▶ Things to do:
1: In the Iman Issa interview excerpt, reproduce the passage from "An enigmatic relationship" to "Emancipation, and Destiny." word for word.
2: Answer these questions using the Iman Issa interview excerpt:
(a) How many works make up the series Material, and what years does it span?
(b) How many terms are in Issa's Lexicon?
(c) In what year did Issa decide to make a work aimed at finding a referent for the term "revolutionary"?

▶ Excerpted text:
════════════════
Material for a sculpture commemorating the victory of what initially appeared to be an inferior army. This is the wall text near a mirror-topped table across which a red thread stretches, and above which a black thread extends between map push pins. This is the text next to a dark table on which sit two globe lamps, only one of which is lit at a time: Material for a sculpture proposed as an alternative to a monument that has become an embarrassment to its people.

The relationship between wall labels and sculptures is puzzling. The forms—spare, elegant—are not recognizably “commemorative.” While the artist, Iman Issa, is responding to specific monuments she encountered while growing up, she does not identify the monuments that influenced the ten works in her series Material (2009–2012). The idea was not to take a specific monument and abstract it or generalize it,” Issa explains in this interview with Asymptote. “The idea was to more adequately recall that monument in all of its specificity, even if that meant having to rely on seemingly generic forms and terms.”

An enigmatic relationship between text and object is a feature of Issa’s work. Take her series Lexicon (2012–2019), for example. The word “lexicon” suggests a collection of words, often the vocabulary of a particular field or discourse community. But the twenty-nine terms in Issa’s “lexicon” are taken from titles of paintings by other artists, most of which were made from 1910 through the 1980s. The titles were chosen because of the vague but charged referents they have in common, such as Massacre, Pain, Comrade, Seduction, Emancipation, and Destiny. 

Each work in Lexicon consists of an object or video paired with a wall label that describes the artwork from which the title was taken, but the original is not identified. Devotees (Study for 2014), for example, is a black wooden cylinder resting on a plinth propped against the wall. The label describes at length a 1953 oil painting depicting three figures, each holding a cutting tool, dove, or bouquet. The effect is a startling contrast between object and accompanying description. The object doesn’t illustrate the label’s description, and the label certainly doesn’t describe the object. Rather than reinforcing one another, the labels and objects “collaborate,” a term the artist uses to characterize the relationship between text and object: “They are trying to do something by working together, in order to create a dynamic or to bring forth a third or fourth element that might not itself be physically present in the exhibition space.”

 —Eva Heisler

I’d like to begin with your series Lexicon. How did you select the artworks whose titles would serve as the terms of your lexicon?

Lexicon developed from an earlier project, where I’d had difficulties coming up with descriptions for a collection of monuments I was studying. As I tried to do this, I realized that I wasn’t able to use some of the terms I expected to be able to employ and which come up quite often when one is dealing with monuments. This was because I could not understand what these terms referred to. It wasn’t just a question of a term being ambiguous (as most terms are) but of being confronted with a complete blank slate when I try to locate what it might mean. One such example was the term “revolutionary.” I avoided using it in the descriptions I was coming up with, but then in 2010 I decided to make a work, mainly concerned with trying to find a referent for that term. To do that, I wrote a fictional story and composed a soundtrack using text-to-speech software. It became an audio work relating a fictional story of a character not based on any particular historical figure but on a linguistic term.
════════════════
▶ Excerpted records:
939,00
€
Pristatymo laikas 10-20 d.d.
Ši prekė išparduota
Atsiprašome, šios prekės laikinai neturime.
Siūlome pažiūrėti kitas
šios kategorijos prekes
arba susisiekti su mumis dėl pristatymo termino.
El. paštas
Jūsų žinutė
════════════════
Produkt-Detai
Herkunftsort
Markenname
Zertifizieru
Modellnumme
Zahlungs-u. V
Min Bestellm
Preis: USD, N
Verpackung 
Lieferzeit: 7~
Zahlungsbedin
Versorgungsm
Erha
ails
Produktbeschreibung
════════════════
▶ Answers to the tasks:
1:
An enigmatic relationship between text and object is a feature of Issa’s work. Take her series Lexicon (2012–2019), for example. The word “lexicon” suggests a collection of words, often the vocabulary of a particular field or discourse community. But the twenty-nine terms in Issa’s “lexicon” are taken from titles of paintings by other artists, most of which were made from 1910 through the 1980s. The titles were chosen because of the vague but charged referents they have in common, such as Massacre, Pain, Comrade, Seduction, Emancipation, and Destiny.

2:
(a) Ten works, 2009–2012.
(b) Twenty-nine.
(c) 2010.